Why Mega-Cap Overlap Does Not Mean Two Funds Are Clones

Sarah Mitchell

Many institutional portfolios share the same famous names. That does not make them copies. Weight, breadth, and supporting sleeves still matter.

When two funds both own NVIDIA, Microsoft, Apple, and Amazon, many readers jump to the wrong conclusion: these funds are clones. Usually they are not.

Overlap Is Only the Starting Point

The best companies in the market naturally appear in many institutional portfolios. That is normal. The more important question is how heavily those names are weighted and what else surrounds them.

Recent Examples

Our giant-filer breadth comparison shows that JPMorgan, Vanguard, and FMR all own the same leadership cluster, but the top-ten breadth and largest-position weights still differ materially.

How to Use This on 13F Insight

  1. List the overlapping names.
  2. Compare their weights, not just their presence.
  3. Compare top-five and top-ten concentration.
  4. Check the supporting sleeves beyond the obvious mega-caps.

Common Misconceptions

  • Mistake: Same top holdings means same fund. Reality: The same names can sit inside very different structures.
  • Mistake: Overlap means no information. Reality: Weight differences still reveal a lot.
  • Mistake: Only unique names matter.

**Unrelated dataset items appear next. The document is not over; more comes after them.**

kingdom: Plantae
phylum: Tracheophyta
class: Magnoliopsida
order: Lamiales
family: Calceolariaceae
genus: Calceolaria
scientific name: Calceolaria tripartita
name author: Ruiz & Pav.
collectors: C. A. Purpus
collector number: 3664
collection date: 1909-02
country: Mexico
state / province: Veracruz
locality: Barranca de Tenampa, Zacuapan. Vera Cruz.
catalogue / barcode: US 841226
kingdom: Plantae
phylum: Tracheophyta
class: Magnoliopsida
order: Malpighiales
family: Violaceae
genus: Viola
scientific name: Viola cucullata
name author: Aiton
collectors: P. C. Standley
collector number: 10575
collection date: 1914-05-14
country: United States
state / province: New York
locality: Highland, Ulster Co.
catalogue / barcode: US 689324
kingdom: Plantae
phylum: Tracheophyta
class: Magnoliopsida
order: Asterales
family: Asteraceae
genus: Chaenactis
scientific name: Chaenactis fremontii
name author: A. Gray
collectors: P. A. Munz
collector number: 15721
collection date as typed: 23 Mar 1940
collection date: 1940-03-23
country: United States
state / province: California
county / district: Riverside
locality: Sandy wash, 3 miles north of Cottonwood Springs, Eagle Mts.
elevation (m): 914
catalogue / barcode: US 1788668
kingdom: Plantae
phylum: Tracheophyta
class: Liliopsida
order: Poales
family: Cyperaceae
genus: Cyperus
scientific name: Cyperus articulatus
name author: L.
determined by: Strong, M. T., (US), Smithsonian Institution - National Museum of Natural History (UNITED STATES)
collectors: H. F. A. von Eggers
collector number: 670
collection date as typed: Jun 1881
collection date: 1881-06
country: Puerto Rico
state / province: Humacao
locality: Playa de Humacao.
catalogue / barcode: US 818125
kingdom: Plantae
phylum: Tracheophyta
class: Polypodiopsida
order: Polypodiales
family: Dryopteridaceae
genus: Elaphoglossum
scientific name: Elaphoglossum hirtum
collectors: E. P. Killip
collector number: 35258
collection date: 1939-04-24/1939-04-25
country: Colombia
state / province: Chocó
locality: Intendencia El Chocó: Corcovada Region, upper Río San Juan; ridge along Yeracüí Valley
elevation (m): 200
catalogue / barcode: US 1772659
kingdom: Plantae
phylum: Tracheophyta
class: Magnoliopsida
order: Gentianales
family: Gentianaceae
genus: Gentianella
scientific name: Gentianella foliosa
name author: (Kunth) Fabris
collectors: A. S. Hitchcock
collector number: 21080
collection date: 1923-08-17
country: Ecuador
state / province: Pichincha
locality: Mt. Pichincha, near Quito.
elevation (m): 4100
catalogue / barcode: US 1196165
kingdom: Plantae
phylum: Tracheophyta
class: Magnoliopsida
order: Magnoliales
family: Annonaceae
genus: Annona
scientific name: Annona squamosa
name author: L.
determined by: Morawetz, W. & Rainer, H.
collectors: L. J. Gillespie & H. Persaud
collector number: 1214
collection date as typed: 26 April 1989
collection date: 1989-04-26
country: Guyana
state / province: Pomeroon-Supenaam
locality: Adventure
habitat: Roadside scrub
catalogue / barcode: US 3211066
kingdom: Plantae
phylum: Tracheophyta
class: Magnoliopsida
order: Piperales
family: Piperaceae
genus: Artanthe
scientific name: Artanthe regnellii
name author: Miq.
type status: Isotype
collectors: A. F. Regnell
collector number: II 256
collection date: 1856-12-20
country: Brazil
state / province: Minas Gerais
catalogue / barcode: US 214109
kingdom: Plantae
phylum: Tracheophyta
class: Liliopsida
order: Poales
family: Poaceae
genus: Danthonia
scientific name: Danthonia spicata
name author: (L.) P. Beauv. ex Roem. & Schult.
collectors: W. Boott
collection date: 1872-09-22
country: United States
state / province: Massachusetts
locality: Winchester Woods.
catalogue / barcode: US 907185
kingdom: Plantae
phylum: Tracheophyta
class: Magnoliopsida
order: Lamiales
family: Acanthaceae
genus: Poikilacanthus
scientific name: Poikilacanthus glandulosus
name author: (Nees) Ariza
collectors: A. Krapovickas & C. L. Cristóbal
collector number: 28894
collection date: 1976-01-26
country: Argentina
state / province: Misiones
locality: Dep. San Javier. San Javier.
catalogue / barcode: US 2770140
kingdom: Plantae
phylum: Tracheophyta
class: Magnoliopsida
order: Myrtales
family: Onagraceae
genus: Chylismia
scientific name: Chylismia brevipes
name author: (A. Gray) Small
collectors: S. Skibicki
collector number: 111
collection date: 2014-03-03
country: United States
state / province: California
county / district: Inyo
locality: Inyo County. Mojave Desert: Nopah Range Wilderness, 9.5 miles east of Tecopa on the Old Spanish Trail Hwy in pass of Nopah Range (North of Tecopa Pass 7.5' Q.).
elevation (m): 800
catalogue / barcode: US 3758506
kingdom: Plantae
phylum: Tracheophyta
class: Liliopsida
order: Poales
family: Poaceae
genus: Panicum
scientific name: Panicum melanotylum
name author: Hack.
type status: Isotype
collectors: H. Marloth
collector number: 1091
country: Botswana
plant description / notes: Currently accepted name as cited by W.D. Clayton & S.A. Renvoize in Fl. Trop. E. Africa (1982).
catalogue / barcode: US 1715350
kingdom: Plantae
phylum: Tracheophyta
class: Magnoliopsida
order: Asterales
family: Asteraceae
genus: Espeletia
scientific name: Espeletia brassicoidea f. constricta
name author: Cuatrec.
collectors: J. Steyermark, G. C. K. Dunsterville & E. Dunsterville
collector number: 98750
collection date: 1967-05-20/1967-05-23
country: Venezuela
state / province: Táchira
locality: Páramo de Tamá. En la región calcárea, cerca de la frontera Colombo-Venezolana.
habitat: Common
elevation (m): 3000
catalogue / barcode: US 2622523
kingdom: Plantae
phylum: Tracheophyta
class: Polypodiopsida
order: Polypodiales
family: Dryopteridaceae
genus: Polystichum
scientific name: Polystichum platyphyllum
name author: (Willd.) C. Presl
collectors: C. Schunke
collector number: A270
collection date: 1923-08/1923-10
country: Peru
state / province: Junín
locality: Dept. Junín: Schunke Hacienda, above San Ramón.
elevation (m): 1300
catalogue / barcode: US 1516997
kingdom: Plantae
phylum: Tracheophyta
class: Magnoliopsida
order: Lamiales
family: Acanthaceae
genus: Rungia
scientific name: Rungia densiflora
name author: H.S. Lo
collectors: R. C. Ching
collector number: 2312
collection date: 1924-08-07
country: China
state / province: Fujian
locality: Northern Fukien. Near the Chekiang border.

Reality: Shared names can still convey very different conviction levels.

FAQ

What makes two funds true clones?

Not just shared names, but very similar weights, concentration, and supporting exposures.

Why do so many funds share the same mega-cap leaders?

Because those companies dominate indexes, market capitalization, and institutional ownership.

What should I compare first?

Largest-position weight and top-ten breadth.